Spotify Releases Lightweight 'Basic Pitch' ML Model
What happened
Spotify Engineering has open-sourced 'Basic Pitch,' an audio-to-MIDI converter built on a lightweight machine learning model. The shallow architecture is designed for speed and versatility, enabling real-time conversion with a minimal resource footprint suitable for consumer-facing music applications.
Why it matters
- The model’s architecture builds on Google's CREPE (Convolutional Representation for Pitch Estimation), a convolutional neural network that analyzes the raw audio waveform, and adds custom onset and offset detectors to define the start and end times of individual notes. - Basic Pitch was presented at the 2022 IEEE International Conference on Acoustics, Speech, and Signal Processing (ICASSP). The model is instrument-agnostic, polyphonic, and notably detects pitch bends, an expressive detail often lost in other audio-to-MIDI converters. - Its lightweight design, with fewer than 17,000 parameters and under 20 MB of peak memory usage, was a direct response to the trend of massive, computationally expensive ML models. This efficiency is achieved through techniques like using a harmonic constant-Q transform for input and employing a shallow architecture with fewer layers. - The project is open-sourced under an Apache 2.0 license, allowing for commercial use, and is available as both a Python library and an npm package. - For deployment versatility, the model is available in multiple formats, including TensorFlow, TensorFlowLite, CoreML for Apple devices, and ONNX for cross-platform interoperability, reflecting a production-oriented MLOps approach. - The tool was developed by Spotify's Audio Intelligence Lab in partnership with Soundtrap, the company's browser-based online digital audio workstation (DAW).
Key numbers
- Basic Pitch was presented at the 2022 IEEE International Conference on Acoustics, Speech, and Signal Processing (ICASSP).
- Its lightweight design, with fewer than 17,000 parameters and under 20 MB of peak memory usage, was a direct response to the trend of massive, computationally expensive ML models.
- The project is open-sourced under an Apache 2.0 license, allowing for commercial use, and is available as both a Python library and an npm package.
Quick answers
What happened in Spotify Releases Lightweight 'Basic Pitch' ML Model?

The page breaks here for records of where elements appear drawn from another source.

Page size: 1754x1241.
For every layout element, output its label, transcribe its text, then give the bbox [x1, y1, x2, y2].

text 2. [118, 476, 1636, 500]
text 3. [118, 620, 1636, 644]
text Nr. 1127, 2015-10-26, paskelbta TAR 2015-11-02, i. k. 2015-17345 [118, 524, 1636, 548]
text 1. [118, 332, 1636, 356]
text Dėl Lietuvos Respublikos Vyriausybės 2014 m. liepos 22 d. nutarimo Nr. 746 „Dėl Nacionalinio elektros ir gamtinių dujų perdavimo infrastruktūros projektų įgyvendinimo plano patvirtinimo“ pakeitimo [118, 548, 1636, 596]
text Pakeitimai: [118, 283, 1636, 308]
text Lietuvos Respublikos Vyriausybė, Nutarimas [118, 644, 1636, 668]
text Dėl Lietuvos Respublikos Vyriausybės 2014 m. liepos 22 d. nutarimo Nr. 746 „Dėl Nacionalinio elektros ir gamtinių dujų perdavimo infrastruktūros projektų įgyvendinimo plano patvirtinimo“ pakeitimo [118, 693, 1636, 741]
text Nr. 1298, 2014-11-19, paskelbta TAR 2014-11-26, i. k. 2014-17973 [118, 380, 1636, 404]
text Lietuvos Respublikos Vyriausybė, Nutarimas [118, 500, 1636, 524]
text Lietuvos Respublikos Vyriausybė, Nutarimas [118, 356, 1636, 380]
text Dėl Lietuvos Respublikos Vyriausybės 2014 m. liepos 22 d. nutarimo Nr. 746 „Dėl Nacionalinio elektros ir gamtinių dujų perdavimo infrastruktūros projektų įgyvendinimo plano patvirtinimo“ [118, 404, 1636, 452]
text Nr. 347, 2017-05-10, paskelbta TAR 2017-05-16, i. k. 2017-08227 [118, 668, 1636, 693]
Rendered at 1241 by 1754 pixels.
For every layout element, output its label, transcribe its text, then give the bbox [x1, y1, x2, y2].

Spotify Engineering has open-sourced 'Basic Pitch,' an audio-to-MIDI converter built on a lightweight machine learning model. The shallow architecture is designed for speed and versatility, enabling real-time conversion with a minimal resource footprint suitable for consumer-facing music applications.
Why does Spotify Releases Lightweight 'Basic Pitch' ML Model matter?
The model’s architecture builds on Google's CREPE (Convolutional Representation for Pitch Estimation), a convolutional neural network that analyzes the raw audio waveform, and adds custom onset and offset detectors to define the start and end times of individual notes. Basic Pitch was presented at the 2022 IEEE International Conference on Acoustics, Speech, and Signal Processing (ICASSP). The model is instrument-agnostic, polyphonic, and notably detects pitch bends, an expressive detail often lost in other audio-to-MIDI converters. Its lightweight design, with fewer than 17,000 parameters and under 20 MB of peak memory usage, was a direct response to the trend of massive, computationally expensive ML models. This efficiency is achieved through techniques like using a harmonic constant-Q transform for input and employing a shallow architecture with fewer layers. The project is open-sourced under an Apache 2.0 license, allowing for commercial use, and is available as both a Python library and an npm package. For deployment versatility, the model is available in multiple formats, including TensorFlow, TensorFlowLite, CoreML for Apple devices, and ONNX for cross-platform interoperability, reflecting a production-oriented MLOps approach. The tool was developed by Spotify's Audio Intelligence Lab in partnership with Soundtrap, the company's browser-based online digital audio workstation (DAW).